** Start Document section **

Here's Andrew Coyne's take on the whole Status of Women Chair issue:

QuoteAndrew Coyne: Liberals' moral arrogance on full display in fight over Status of Women chair
With the current generation of Liberals, on the other hand, the sense of entitlement seems inbred, rooted less in incumbency than in an unvarnished assumption of moral superiority

Andrew Coyne
Andrew Coyne
October 4, 2017

Just a month ago the Liberals were riding high, with a lead in the polls averaging roughly 12 points. Suddenly, things are a lot tighter. A new Ekos Research poll puts them just one point ahead of the Conservatives, 34-33: a statistical tie. Their lead in the latest Nanos and Ipsos surveys is a little better, at seven points, but Forum Research puts the Conservatives four points ahead, while an Angus Reid poll has it 36 to 33 for the Conservatives as the party that "would make the best government."

What accounts for this who can say. But one part of it may be a growing weariness with a governing party that appears to believe, almost literally in some cases, that it was born to rule. Previous Liberal governments acquired that arrogance only after many years in office. With the current generation of Liberals, on the other hand, the sense of entitlement seems inbred, rooted less in incumbency than in an unvarnished assumption of moral superiority: a belief, not only that their views are superior to those of their opponents, but that theirs are the only views it is possible for a decent person to hold.

As exhibit A, I give you the recent fiasco at the status of women committee. For those just joining us, the fracas was set off by the Conservatives' nomination as chair of the committee, Rachael Harder, the party's critic for the Status of Women portfolio. Thirty years old, smart as a whip, with a background in sociology and youth consulting, Harder is a promising up-and-comer, of a type and vocation one would more typically find in the Liberal caucus.

** End Document section **
** Start Information given **

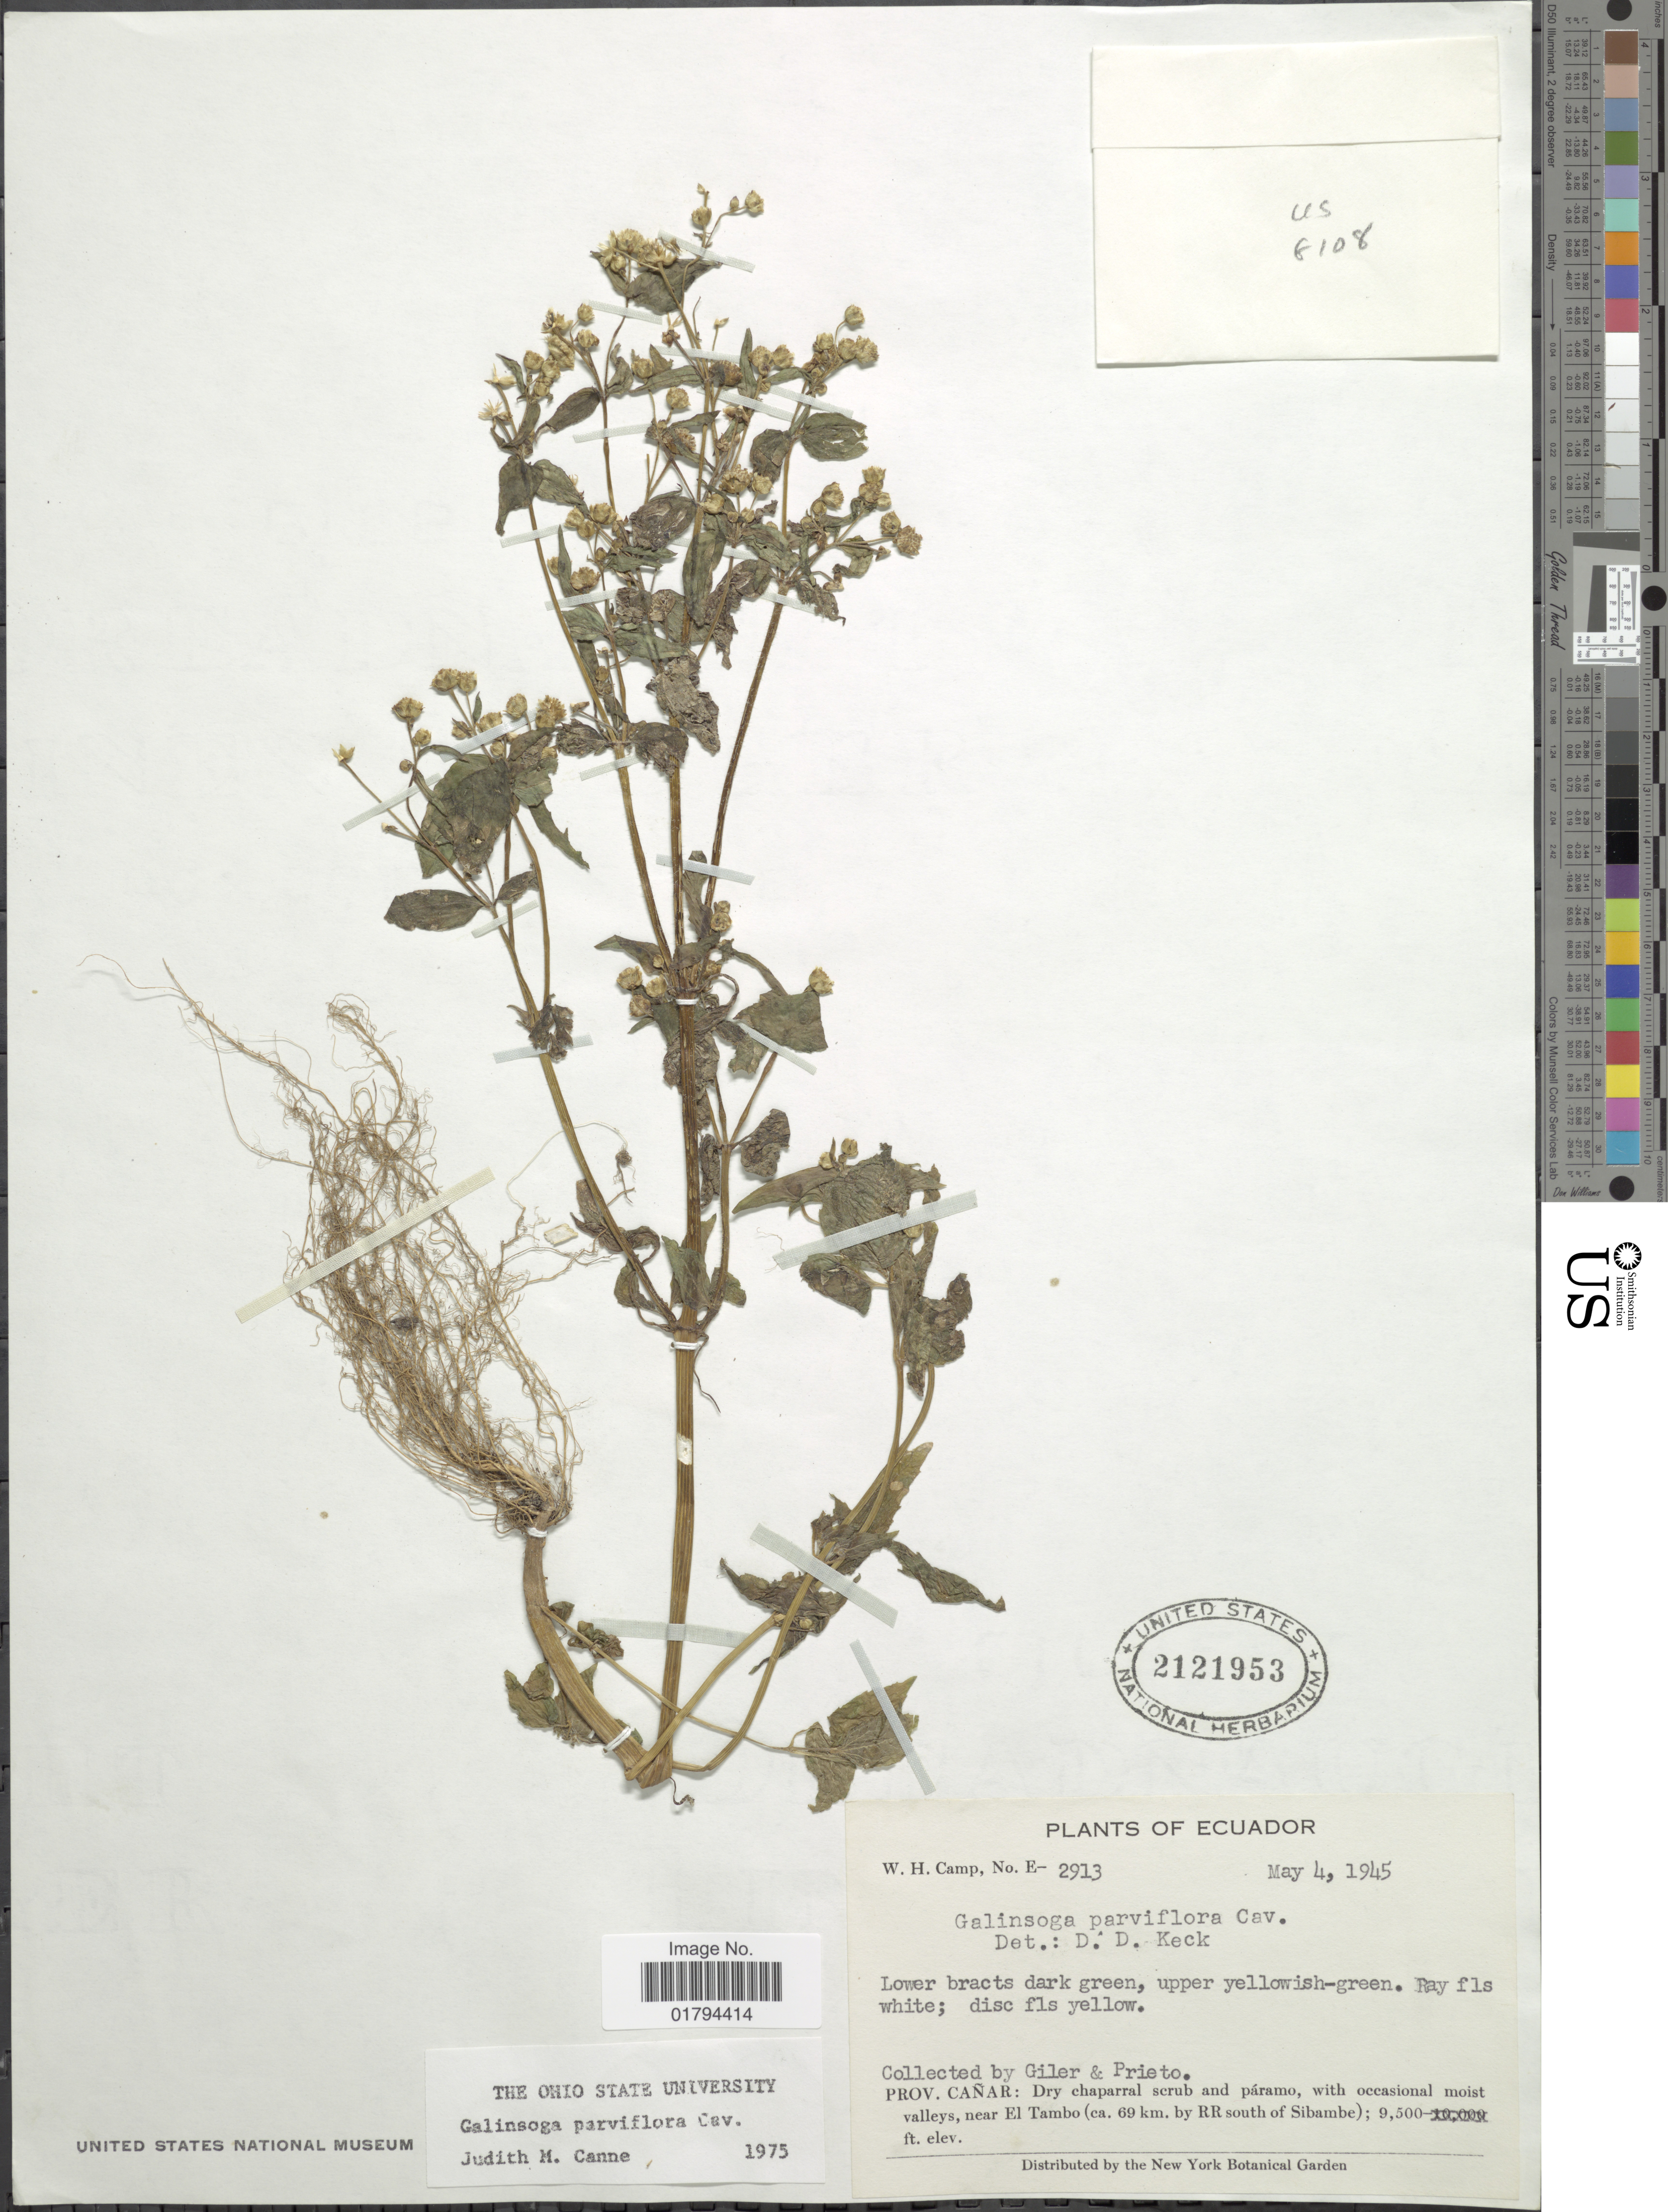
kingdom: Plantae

** End Information given **
** Start Information given **

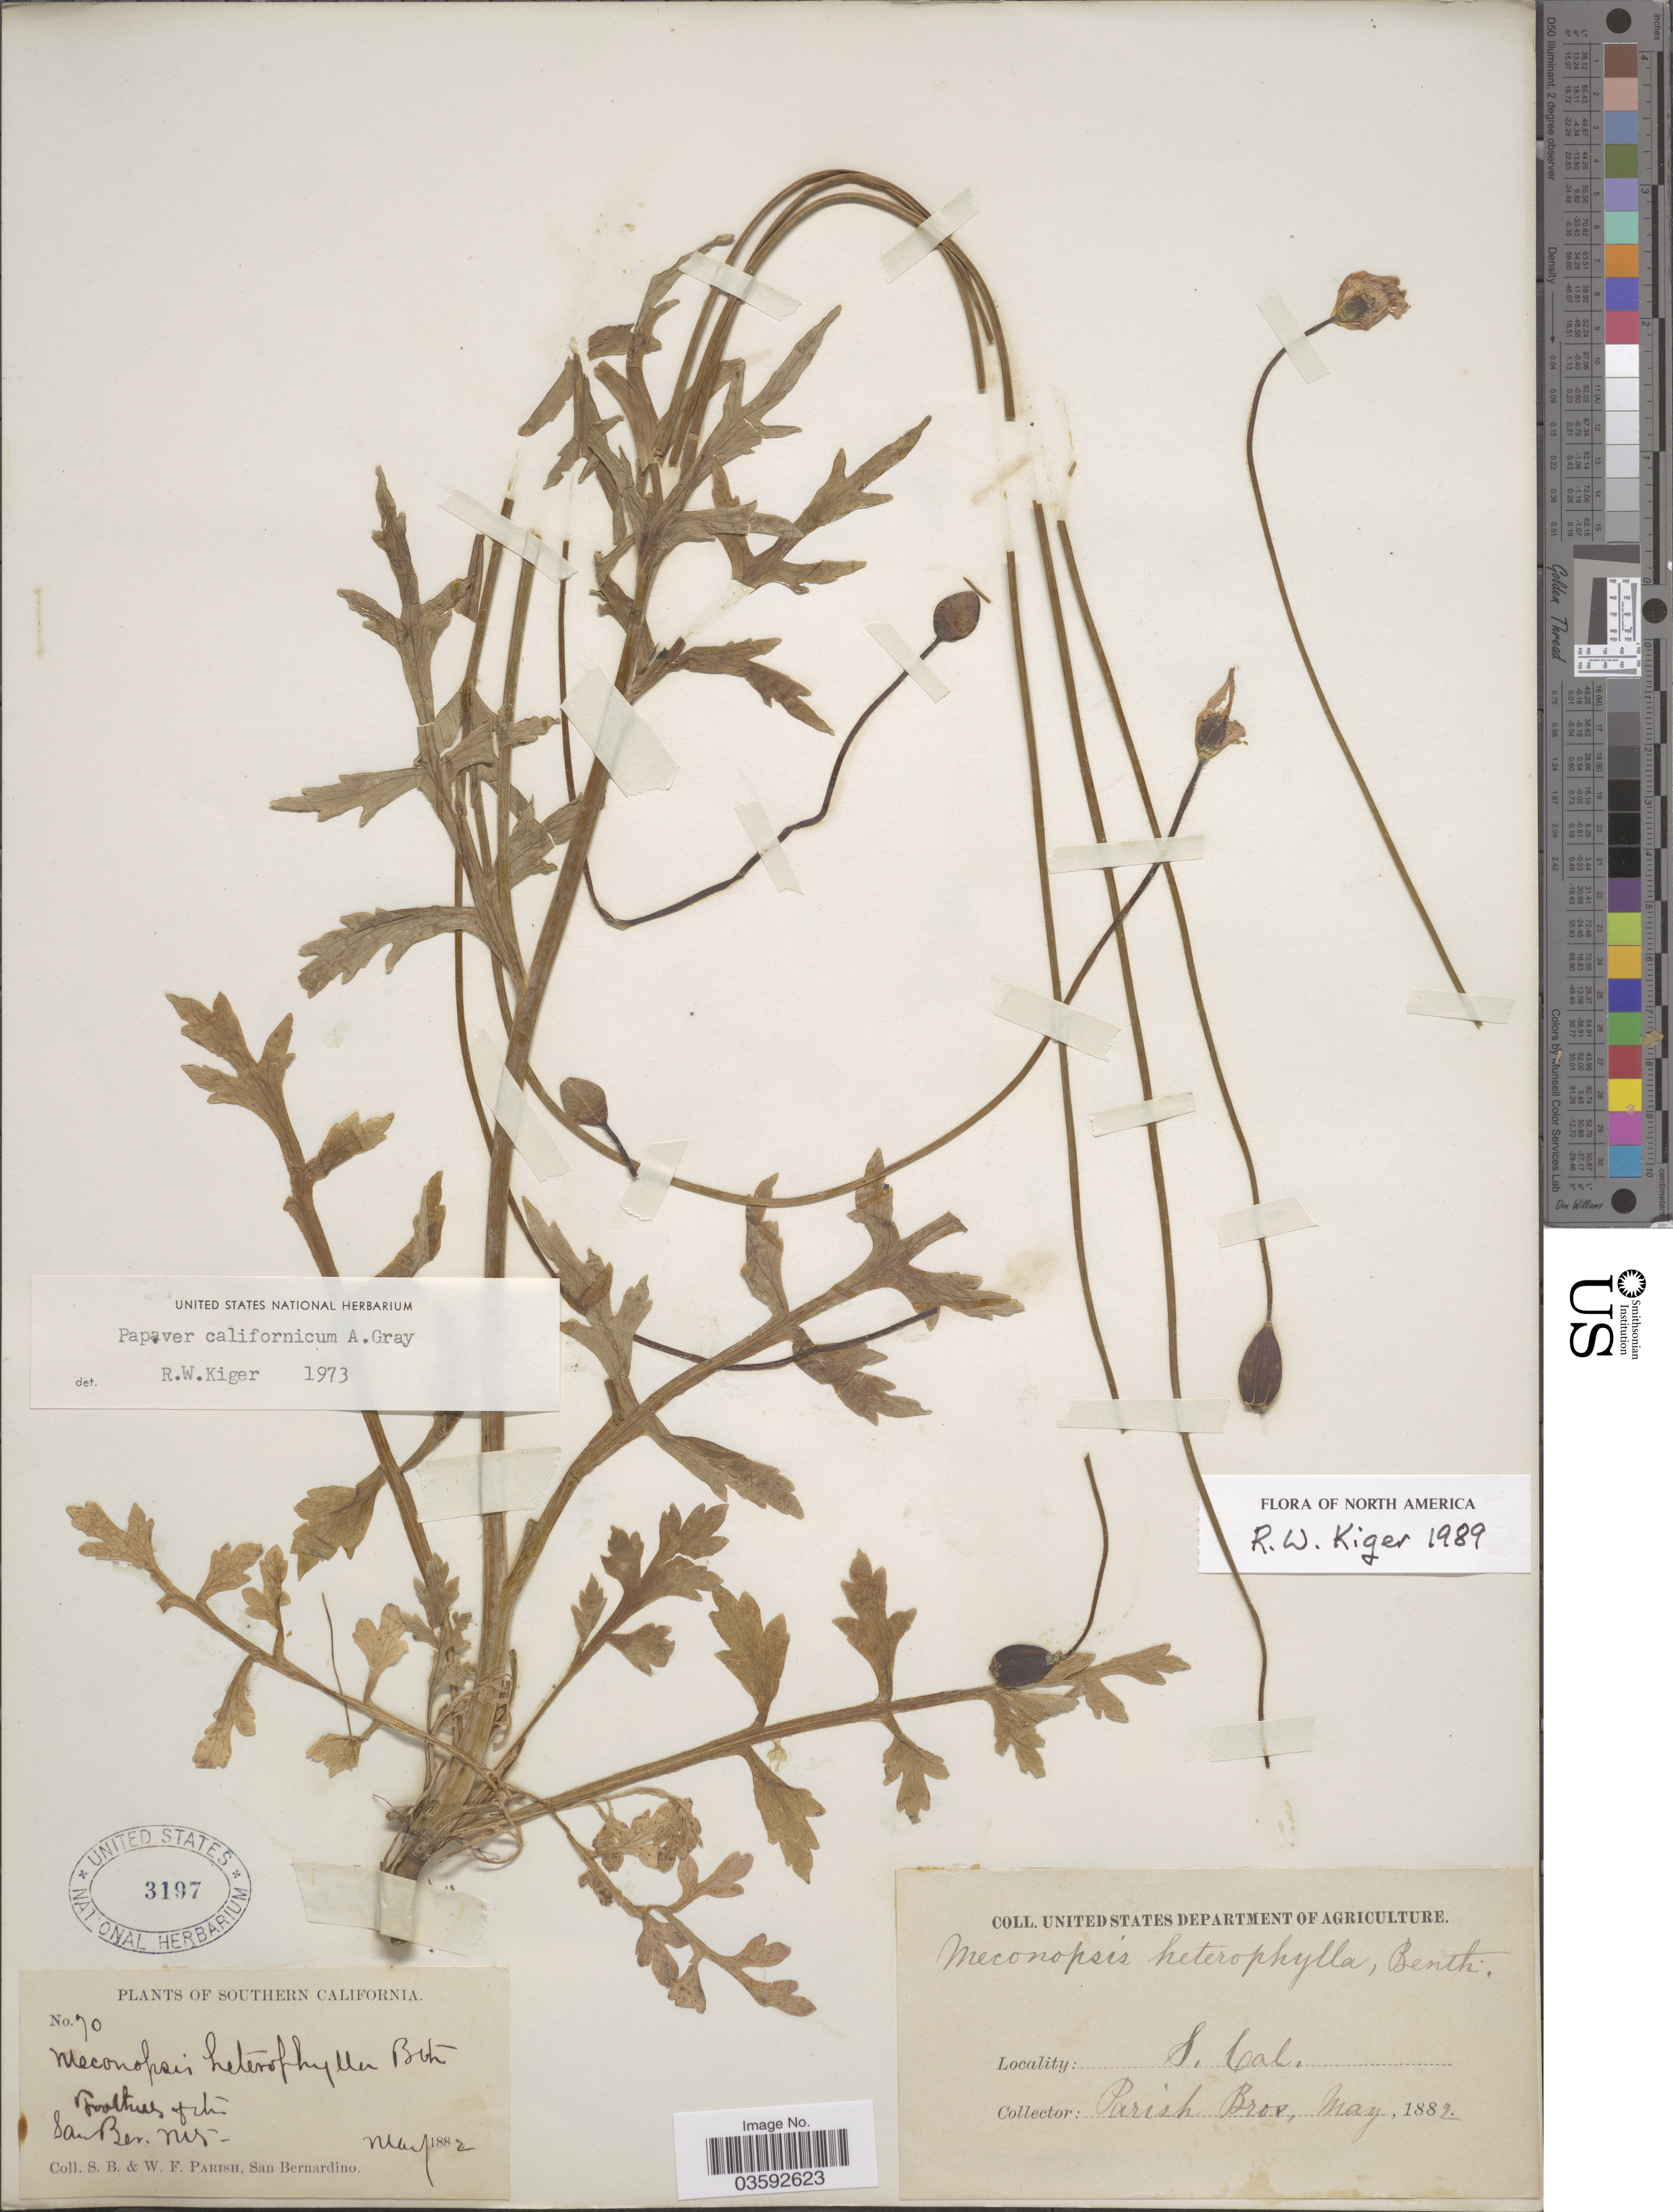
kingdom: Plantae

** End Information given **

__Problems to work on__
a) From the column on the Status of Women chair, copy the passage that begins with the words containing "As exhibit A, I" and ends with "the Liberal caucus.".
b) Name every polling firm mentioned in the column on the Status of Women chair.

__The responses__
a)
As exhibit A, I give you the recent fiasco at the status of women committee. For those just joining us, the fracas was set off by the Conservatives' nomination as chair of the committee, Rachael Harder, the party's critic for the Status of Women portfolio. Thirty years old, smart as a whip, with a background in sociology and youth consulting, Harder is a promising up-and-comer, of a type and vocation one would more typically find in the Liberal caucus.

b) Ekos Research, Nanos, Ipsos, Forum Research, Angus Reid